- Founded: 1889
- Dissolved: March 1914
- Merged into: German Social Reform Party (1894) German Völkisch Party (1914)
- Ideology: Völkisch nationalism Protectionism Lebensraum Antisemitism
- Political position: Far-right
- National affiliation: Economic Union

= German Social Party (German Empire) =

The German Social Party (German: Deutschsoziale Partei or DSP) was a far-right political party active in the German Empire.

==Establishment==
The group was established in 1889 by Max Liebermann von Sonnenberg, already widely known in antisemitic circles thanks to his Antisemites' Petition of 1880, his establishment of a short-lived string of discussion clubs called the Deutscher Volksverein and his prominence in the Berlin movement.

The party contested the 1890 Reichstag election with Liebermann von Sonnenberg gaining their only seat. He remained a member of parliament representing the constituency of Fritzlar–Homberg–Ziegenhain in Northern Hesse until his death in 1911.

==Ideology==

The group was strongly influenced by the thoughts of Adolf Stoecker but sought to take his ideas further. Their programme of 1890 called for the "nullification of civil rights laws" as applied to Jews and for the passing of a new Jew law which would treat Jewish Germans as a new category of aliens. Its initial areas of activity were in Bochum and Erfurt.
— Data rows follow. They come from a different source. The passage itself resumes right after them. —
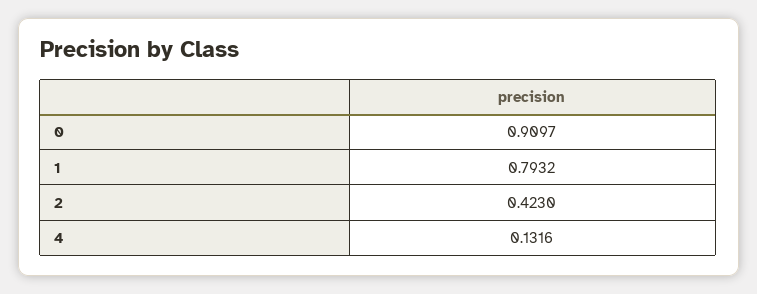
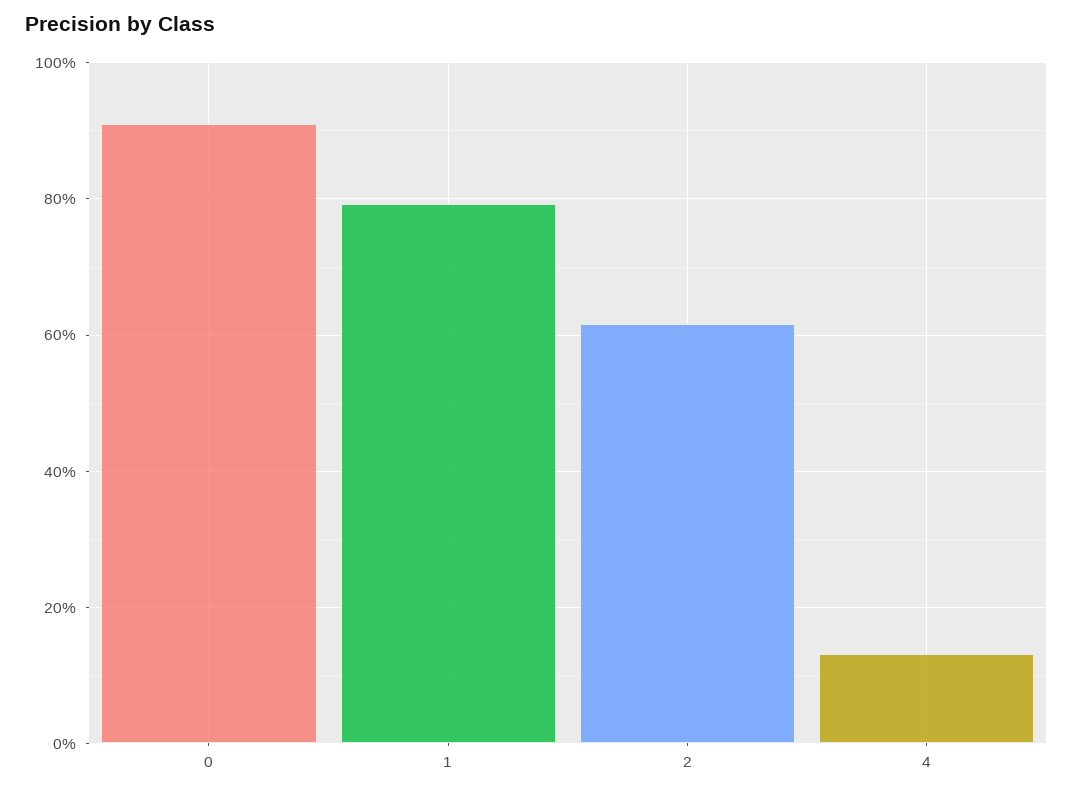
  {
    "0": 0.9097,
    "1": 0.7932,
-   "2": 0.423,
+   "2": 0.62,
    "4": 0.1316
  }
Vaguely anti-democratic, they sought the gradual elimination of parliament in favour of more of a trades-based system of representation, although these ideas were largely underdeveloped. The DSP also actively supported German colonial expansion, a common feature of contemporary German antisemitic rhetoric that emphasised economic autarky and lebensraum as bulwarks against the Jews. Wilhelm Lattmann, who represented the DSP in the Reichstag, became especially noted for pushing the party's imperialist agenda as well as his attacks on "race-mixing" in the colonies. They also supported protectionism for German artisans, merchants and farmers and were opposed to the free market.

==Connections to other groups==
Although he personally disapproved of party politics, Theodor Fritsch was nonetheless attracted to the group's positions on the Jews and reprinted DSP propaganda in his journals. Through Fritsch the group also became close to Paul de Lagarde and asked him to run as a candidate for the Reichstag in 1889, an invitation he declined. Fritsch would eventually split with the DSP, his occultist views being at odds with the DSP, which was firmly Christian in outlook.

The DSP was very close to the German National Association of Commercial Employees, a white-collar workers union that was equally notorious for its anti-Jewish rhetoric. Willibald Hentschel, an influential writer who sought to promote the supremacy of the Aryan race, and who as such was subsequently seen as a progenitor of Nazism, served on the party's board of directors. Heinrich Pudor, the Volkish commentator and pioneer of nudism, was also loosely associated with the DSP, speaking at some of their functions.

One of a number of antisemitic parties active at the time, it merged with the German Reform Party (previously the Antisemitic People's Party) in 1894 to form the German Social Reform Party. This group was riven by splits and personality conflicts throughout its existence however and came to an end in 1900, when the DSP was re-established. Liebermann von Sonnenberg clashed in particular with Oswald Zimmermann, another leading figure in the merged group. Differences had also been partially political, with the DSP considered the least radical of the antisemitic parties, with Friedrich Lange considering it alone as one of the "parties of order" during a failed attempt to forge a united party of the right.

==Later activity==
One of the DSP's centres of activity became Marburg, with the Reichstag seat won for the party in 1907 by Karl Böhme and by Johann Heinrich Rupp in 1912. The seat had previously been held by Otto Böckel and Hellmut von Gerlach, both of whom were also associated with antisemitism. In the Reichstag the DSP representatives collaborated closely with the Christian Social Party and the German Agrarian League. In his early years Ernst Graf zu Reventlow, who became prominent under the Nazis, was also a DSP member and ran unsuccessfully in the elections of 1907 and 1912.

In March 1914, the DSP merged with the equally antisemitic German Reform Party to form the German Völkisch Party (DvP). At the end of the First World War, in November 1918, its remnants were absorbed by the newly established German National People's Party (DNVP), joining the remains of the Christian Socials, the German Conservative Party and the Free Conservative Party.